▸ **THE TASKS**
A - Answer these from the butternut squash lasagna recipe:
(i) What size pan did the writer first make the dish in?
(ii) About how many calories does one serving have?
(iii) How long should the butternut squash be microwaved?
B - Please pick up the butternut squash lasagna recipe and write its next steps.

▸ **READING TEXT**
My family decided to make a Butternut Squash Lasagna for Thanksgiving as our vegetarian main dish and I was not completely satisfied with any of the recipes I saw on Zaar. Some of them were too complicated or too high in fat and made with heavy cream or too low calorie and bland. So I took bits and pieces from each recipe and came up with this one. I originally made it in a 9x9 inch pan so I'm not completely certain about the following measurements. One serving is 1/4 of a 9x9 inch pan and has about 300 calories.
Provided by HocoRuco
Categories Pumpkin
Time 1h30m
Yield 8 serving(s)
Number Of Ingredients 15
Steps:
- Components.
- Butternut Squash.
- Put butternut squash in a microwave save bowl. Add salt and pepper to taste (probably about 1/8 tsp each) and stir. Cover and microwave 6-10 minutes or until fork tender.
- Squash "Marinara".

▸ **DATA SEGMENT**

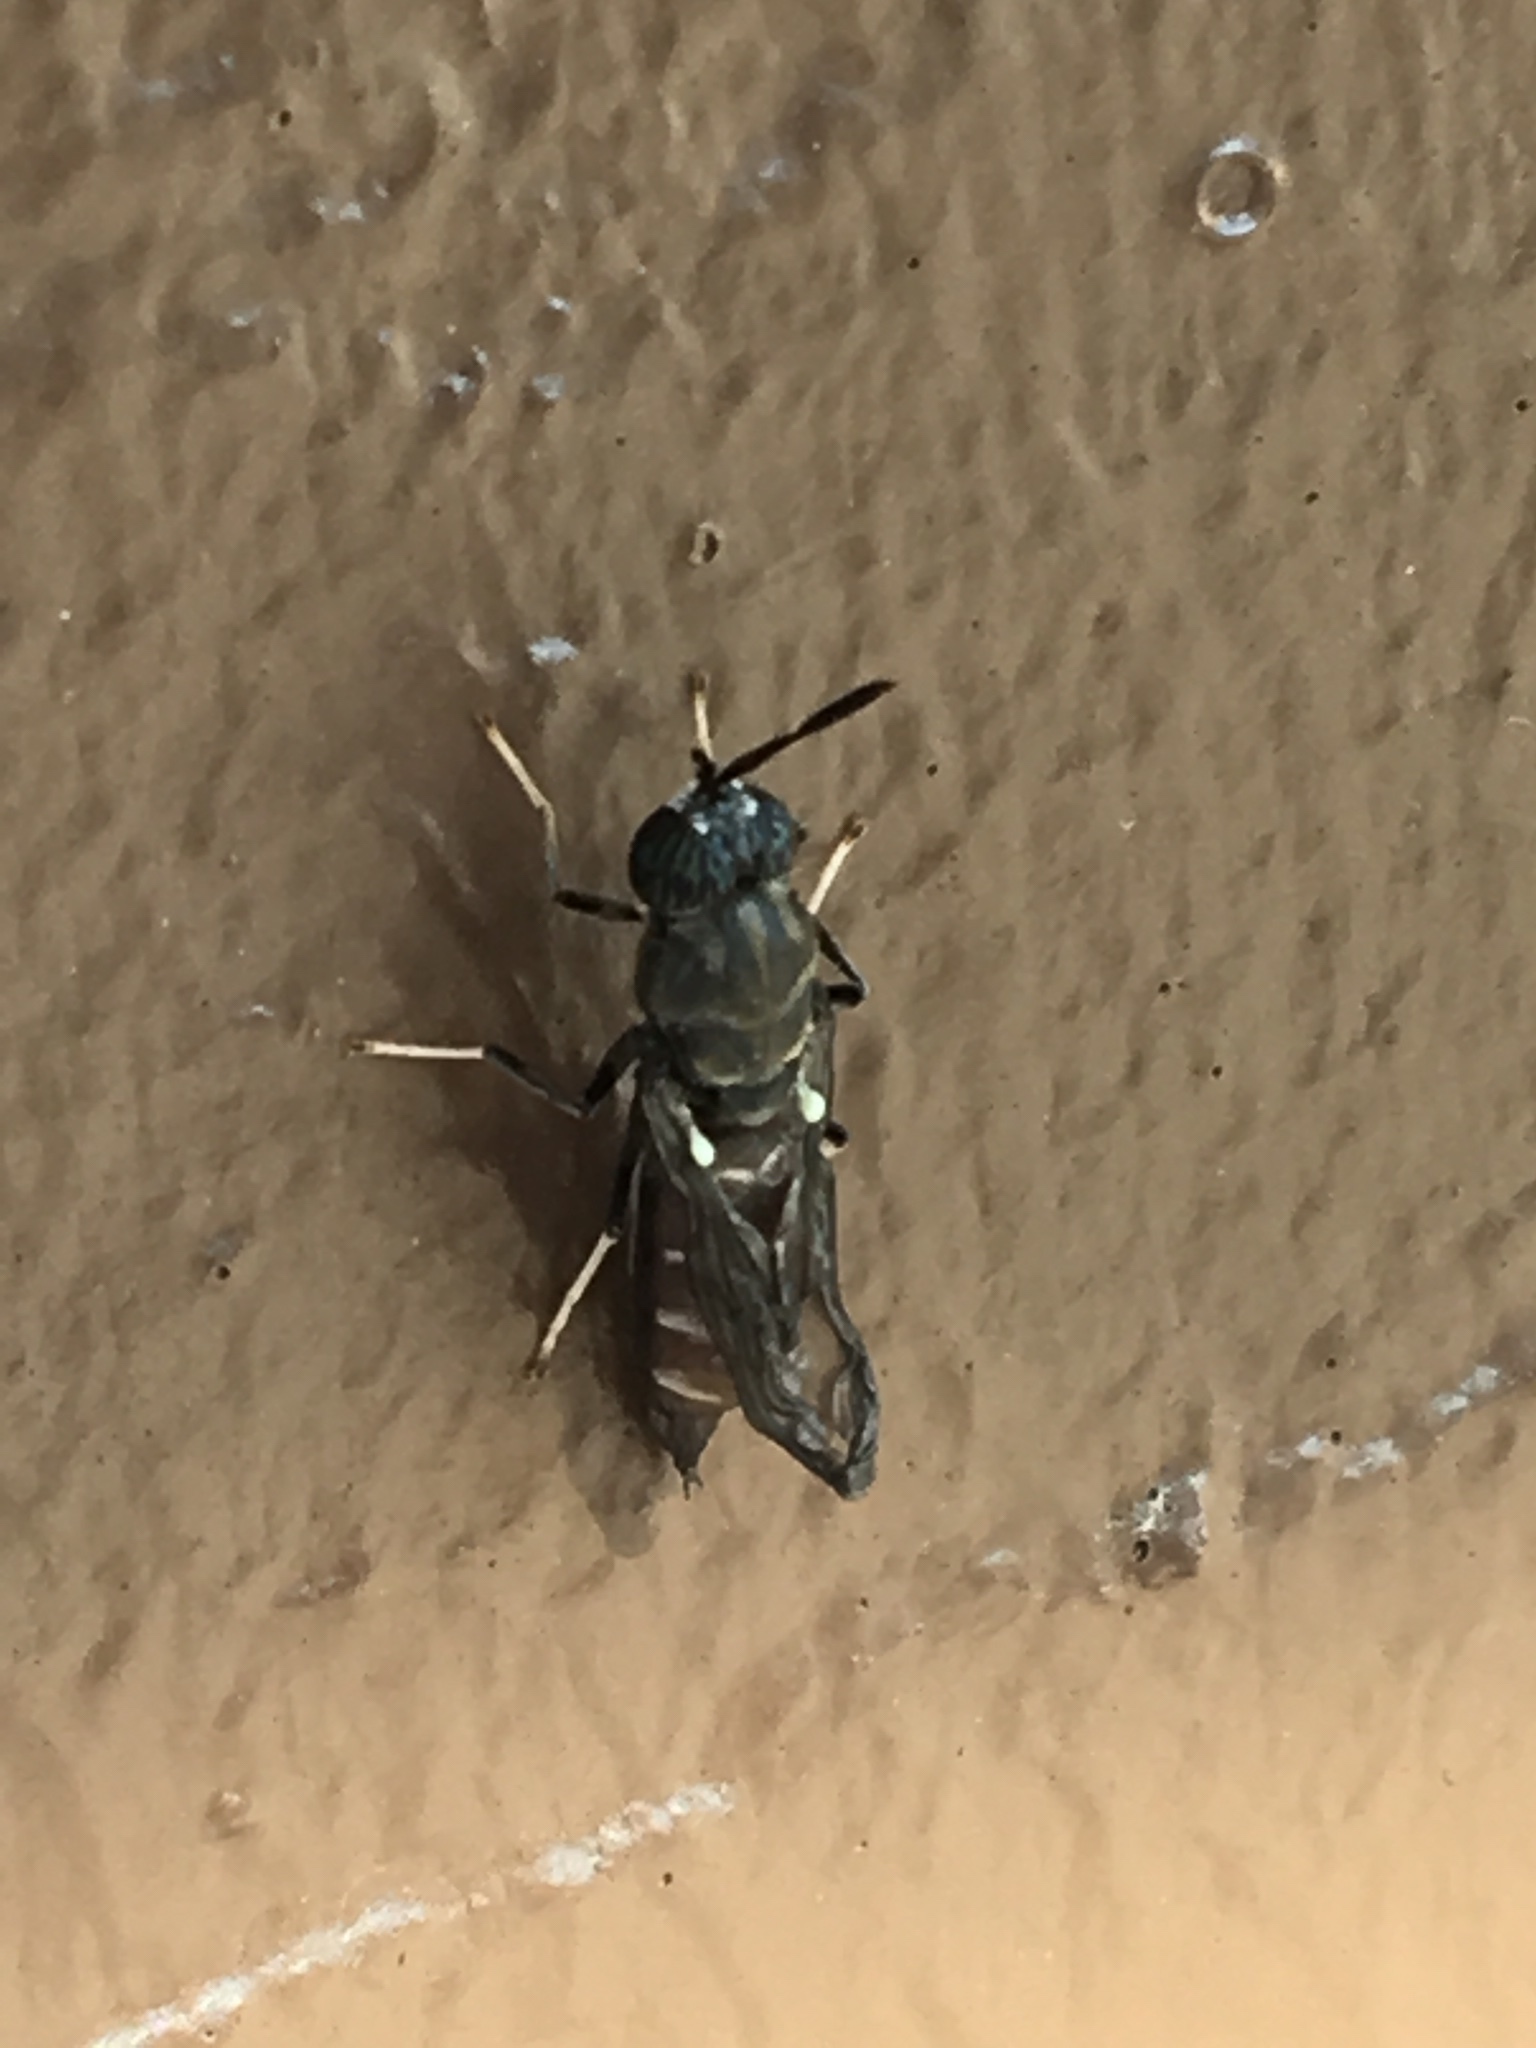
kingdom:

▸ **RESULTS**
A -
(i) A 9x9 inch pan.
(ii) About 300 calories.
(iii) 6-10 minutes, or until fork tender.

B -
- Wilt fresh spinach in the microwave using a covered microwave safe bowl. Add thawed squash puree. Season with salt, pepper, and garlic powder (about 1/8 to 1/4 tsp each).
- Ricotta Mixture.
- Combine ricotta and 1 tsp shredded asiago in small bowl. Add salt, pepper, italian seasoning, dried shallots and dried garlic flakes to taste (about 1/4 tsp each).
- Cream Sauce.
- In a small saucepan, over low heat, combine milk and 2 Tbsp shredded asiago. Add salt, pepper and garlic powder to taste (about 1/8 tsp to 1/4 tsp each).
- Assembly and cooking.
- Spread a small amount of Squash Marinara on bottom of 13 x 9 inch pan. Place four sheets of uncooked lasagna noodles on top. Cover noodles with approximately 1/3 of remaining Squash Marinara, top with 1/2 of Ricotta Mixture, 1/2 of Butternut Squash, and 1/2 cup of shredded mozzarella. Place four more uncooked lasagna noodles on top of this. Cover with approximately 1/2 of remaining Squash Marinara, all of the remaining Ricotta Mixture, all of the remaining Butternut Squash, and 1/2 cup of shredded mozzarella. Top with remaining four lasagna noodles. Cover noodles with remaining Squash Marinara, all of the Cream Sauce, 1 cup shredded mozzarella, and 2Tbsp of shredded asiago cheese.
- Loosely cover with foil and bake at 350 for 50-60 minutes. Uncover and return to oven for 5 minutes of until cheese is bubbly on top. Let cool for 5 to 10 minutes then slice and serve.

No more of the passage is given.